Ho avuto la fortuna di conoscere Anubi a dodici anni. Nel 1990, l’anno della
Pantera. Per un periodo, circa sei mesi nel 1991 (a mio ricordo), visse
addirittura a Ciampino, nella casa in affitto nella quale ero cresciuto e dove,
a seguire, vivevano Paolo e Silva, i miei zii. Con loro, che da studenti fuori
corso si erano riaffacciati nei movimenti con la Pantera, Anubi si era legato.
La sua presenza la domenica a pranzo, con mia nonna contadina che storpiava il
suo nome e preparava la lasagna, era per me, per noi tutti in casa, un evento.
Lo ascoltavamo, a volte per ore. Di tutto, su tutto, Anubi riusciva a essere
esaustivo, nel senso che esauriva, nel discorso, tutto ciò che c’era da dire.
Per me, allora, fu un modello.
> Ma è questo il punto: Anubi fu, innanzitutto, la Sapienza. Lo fu lui, con
> migliaia di altre e di altri, durante la Pantera e dopo. Niente si capisce
> della singolarità di Anubi senza ricordare la città universitaria occupata, di
> notte e di giorno. Un pullulare di amori e di odi, di idee e di scommesse
> mancate, di cortei imprevisti e strabordanti, di mattinate plumbee. La
> Sapienza è stata, e sono certo sarà di nuovo, la «fabbrica della strategia».
> Chi non è di Roma, pur mettendocela tutta, non riesce a capire. Perché si è
> trattato di un ecosistema irripetibile, nel rapporto con i centri sociali,
> collettivi di tutte le risme, comitati di quartiere e lotta per l’abitare,
> artisti e smanettoni, randagi.
Anubi, traduttore, è stato la Sapienza. E, al contempo, un compagno privo di
radici, come i personaggi dei romanzi (infiniti) di Joseph Roth. La sua
andatura, le sue camminate veloci quanto i pensieri che affaticavano le
chiacchierate itineranti, erano indice plastico dello sradicamento. Come le sue
sparizioni telefoniche o le sue riapparizioni inaspettate in assemblea. Dove lo
cercavi, non lo trovavi; dove lo trovavi, non lo aspettavi.

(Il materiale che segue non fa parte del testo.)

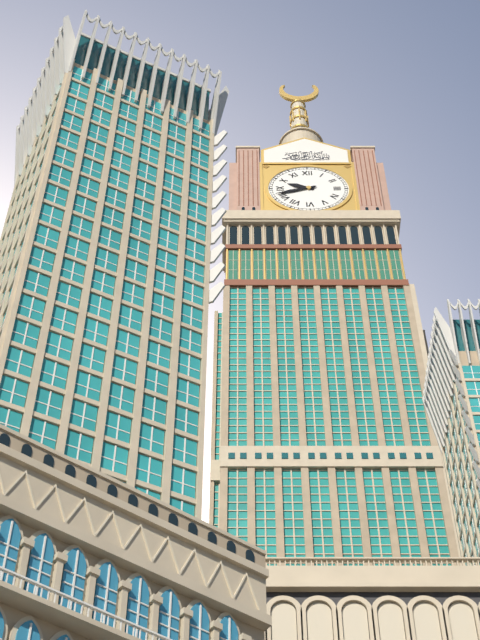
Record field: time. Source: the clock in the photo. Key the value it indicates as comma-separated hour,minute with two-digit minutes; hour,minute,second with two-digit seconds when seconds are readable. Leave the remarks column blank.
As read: 9,42
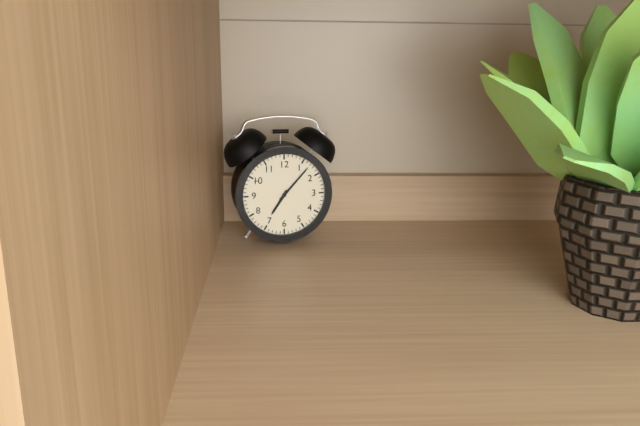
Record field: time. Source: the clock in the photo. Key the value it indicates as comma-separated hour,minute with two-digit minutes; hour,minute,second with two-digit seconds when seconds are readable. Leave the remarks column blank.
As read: 7,07
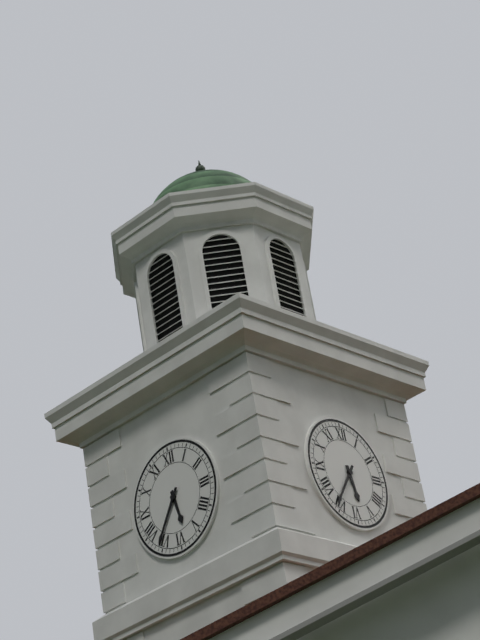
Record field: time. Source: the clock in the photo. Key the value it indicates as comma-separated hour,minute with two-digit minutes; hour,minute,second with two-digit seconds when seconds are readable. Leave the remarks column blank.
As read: 5,36
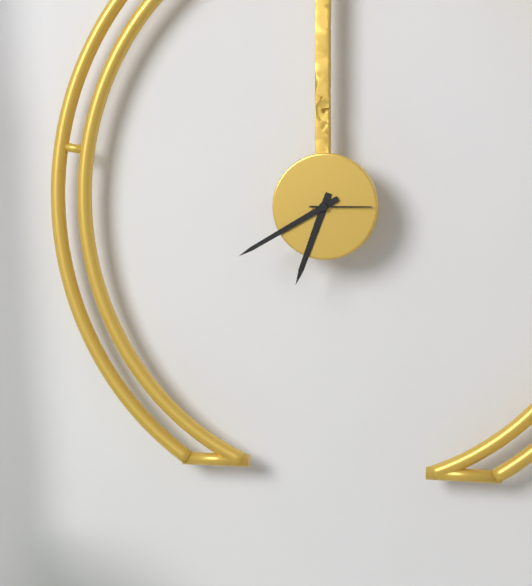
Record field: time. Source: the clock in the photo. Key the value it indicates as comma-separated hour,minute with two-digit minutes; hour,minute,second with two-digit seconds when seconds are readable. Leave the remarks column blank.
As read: 6,40,15
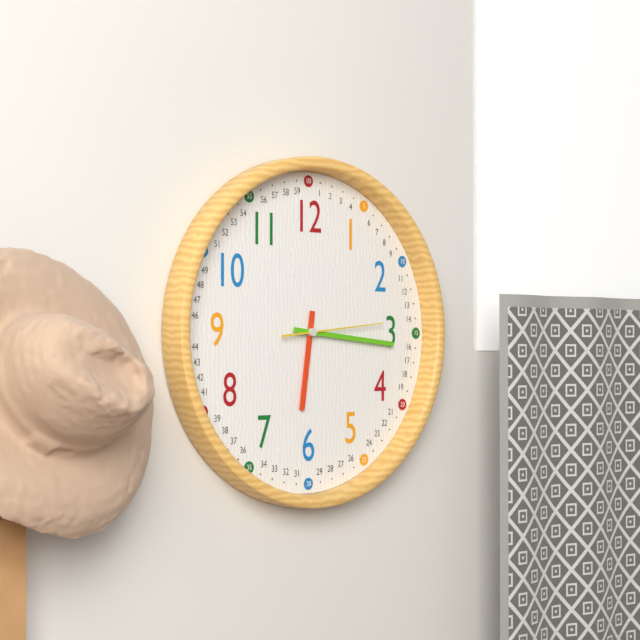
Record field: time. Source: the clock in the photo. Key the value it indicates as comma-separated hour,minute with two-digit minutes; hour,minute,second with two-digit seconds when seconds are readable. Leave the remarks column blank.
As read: 6,16,14
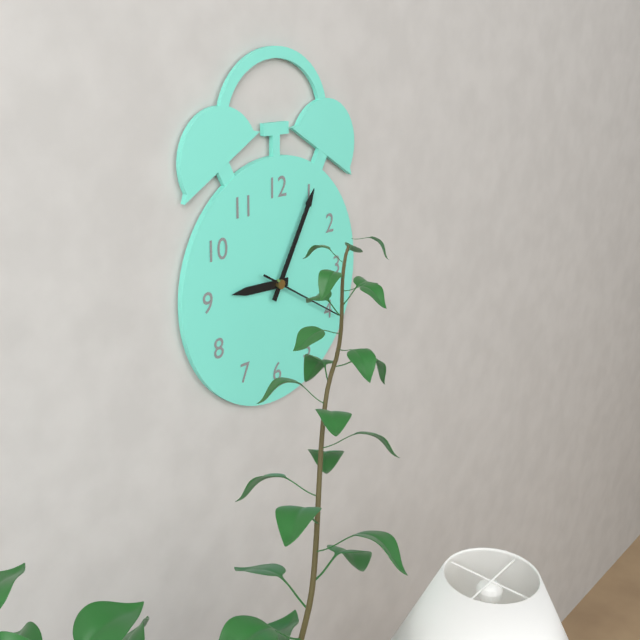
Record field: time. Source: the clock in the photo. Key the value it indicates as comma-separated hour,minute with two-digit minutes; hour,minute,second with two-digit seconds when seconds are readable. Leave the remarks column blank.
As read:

Ascoltando Antonio e Milo, lo scorso sabato, ascoltando i tanti compagni giovani
che lo hanno ricordato, guardando i tanti giovanissimi che c’erano, ho però
capito che Anubi ci ha spiazzato ancora e che, tutto sommato, ha messo radici in
modo diverso: nel futuro e non, come sempre accade, nel passato. E ciò è cosa
importante. Ciao Anubi.
P.s. Convinto che da qualche parte la mens di Anubi ci legge, volevo
rassicurarlo. Della Sapienza, lo scorso sabato, non mancava nessuno. C’erano
quelli del Novanta, che poi fu ancora 1992, a Lettere. Quelli che occuparono nel
1996, contro i fascisti a Giurisprudenza. E quelli delle mobilitazioni contro la
guerra in Kosovo, nel 1999. C’erano quelli che occuparono nel marzo del 2001,
contro l’aumento delle tasse di D’Ascenzo, e che a luglio riempirono i treni che
andarono a Genova, al Carlini. E c’erano quelli dell’interruzione
dell’inaugurazione dell’anno accademico del 2003, con tanto di diretta, e contro
la seconda guerra in Iraq. C’erano quelli che occuparono nell’autunno del 2005,
contro Moratti, e quelli che fecero l’Onda, il biennio di insubordinazione
studentesca che, esploso nel 2008, si protrasse fino al dicembre del 2010, in
tutta Italia. Quindi, quelli delle tende per la Palestina e contro il genocidio.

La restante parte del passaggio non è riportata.